Foi Zagalo que disse, há meio século, por esta mesma época, quando a seleção brasileira de futebol iniciava a sua escalada rumo ao tricampeonato, após a sua estreia contra a Tchecoslováquia, em 03 de junho de 1970, com vitória de 4 x 1: a disciplina e velocidade era a principal característica do combinado da cortina de ferro, em contrapartida ao futebol alegre e vistoso do time comandado por Mário Lobo Zagalo, que se excedia no vocabulário, como o fez outras vezes ao longo de sua carreira.
Zagalo estava aborrecido, não apenas com a imprensa, mas com o mundo. Nos bastidores, confidenciava a jornalistas a mágoa de não ter recebido sequer um telegrama de estímulo do Botafogo, seu time, diferente de outros clubes e outras instâncias esportivas do país que, nesse sentido, se manifestaram. Viajou para o México, sede do mundial, na expectativa de reaproximar o time com a sua torcida e em especial com os formadores de opinião que antes do embarque para a América Central não apostavam um tostão na seleção canarinho.
O que Zagalo disse exatamente em polêmica entrevista foi: “Eu não me nego a dar informações, mas sei de alguns jornalistas incompetentes, ou irresponsáveis, que transmitem imprecisões”. Em parte, tinha razão. A imprensa brasileira tocava o samba de uma nota só, remoendo as mágoas da derrota de Wembley, na Copa de 1966; o noticiário pautado pelo espírito de revanche, extensivo ainda à seleção azurra, os uruguaios, os nossos algozes em 1950. A vingança, o troco, era o tema por excelência, considerando a coincidência de se bater com os adversários nas quartas de final e, nas semifinais, respectivamente.
Em contrapartida, a imprensa internacional, no decorrer dos jogos, se rendia à técnica do futebol sul-americano em comentários exaltados do tipo “O Brasil jogou como se fosse um time de piranhas”, do “Kurier” de Viena, ou “Parece que jogam sobre as nuvens, alegres e felizes” no Le Stampa da Itália, ou mesmo, “como se pronuncia Pelé? D.E.U.S, do Sunday Times de Londres. Exagerados, porém, encantados com a nossa seleção que os brasileiros tiveram a chance de assistir pela primeira vez na TV, em tempo real, e não como no passado em videotape, exibido no dia seguinte.

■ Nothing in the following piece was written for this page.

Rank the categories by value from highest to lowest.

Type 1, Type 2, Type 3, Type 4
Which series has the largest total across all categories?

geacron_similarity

A transmissão televisiva quase não aconteceu, no intricado jogo de egos e interesses das Redes Tupy e Globo que tinham adquirido os direitos de transmissão e a pressão do governo que cancelou o contrato deles com a Televisa; foram obrigados a incluir a Rede Record a um custo além do previsto inicialmente. O consórcio compulsório obteve um contrato com a Caixa Econômica, cancelado pelo governo dois meses antes do início da Copa. Recorreu, então, à iniciativa privada, por intermediação das agências de publicidade McCann-Erickson e da J.W. Thompson.

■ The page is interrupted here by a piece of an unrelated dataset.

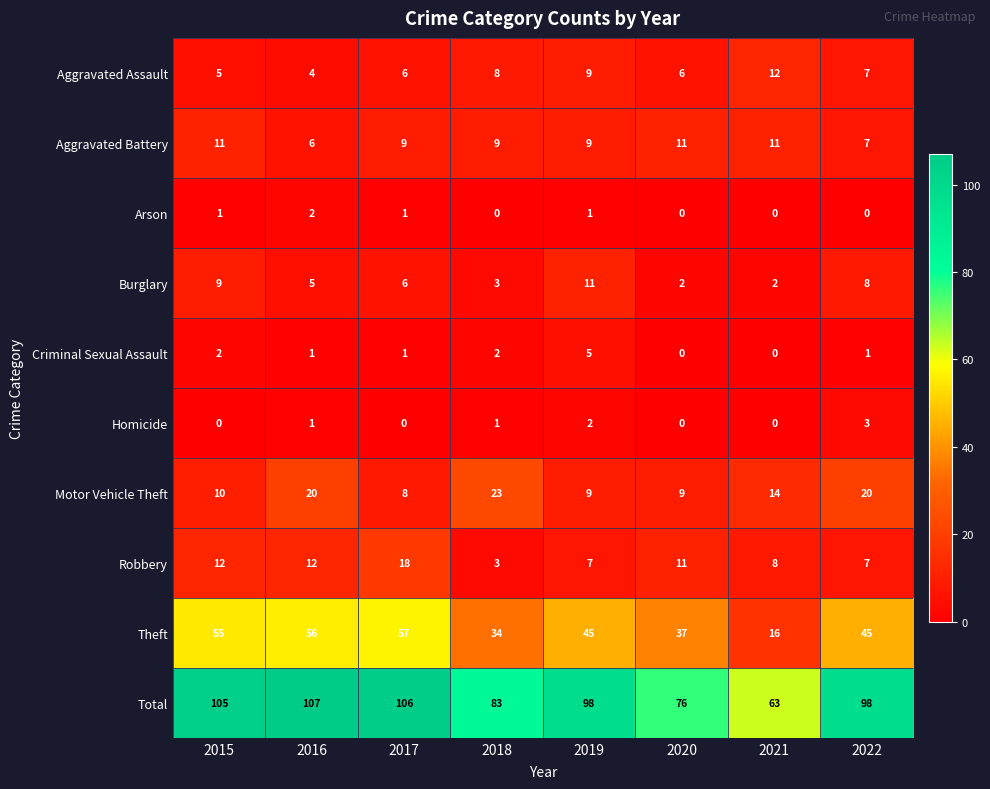

What is the approximate value of Burglary at 2016?

5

E assim, 30 milhões de brasileiros (dos ”90 milhões em ação” do famoso jingle de Miguel Gustavo) em 4,6 milhões de aparelhos de TV em uso, na época, assistiram as bravatas de Zagalo e, os jogos da Copa, com nove narradores, três de cada Rede, em sistema de rodízio; nenhum deles poderia aparecer no vídeo e em hipótese alguma citar a sua própria emissora. Nos bastidores da mídia o jogo foi pesado, caneladas lá e cá, mas valeu a pena.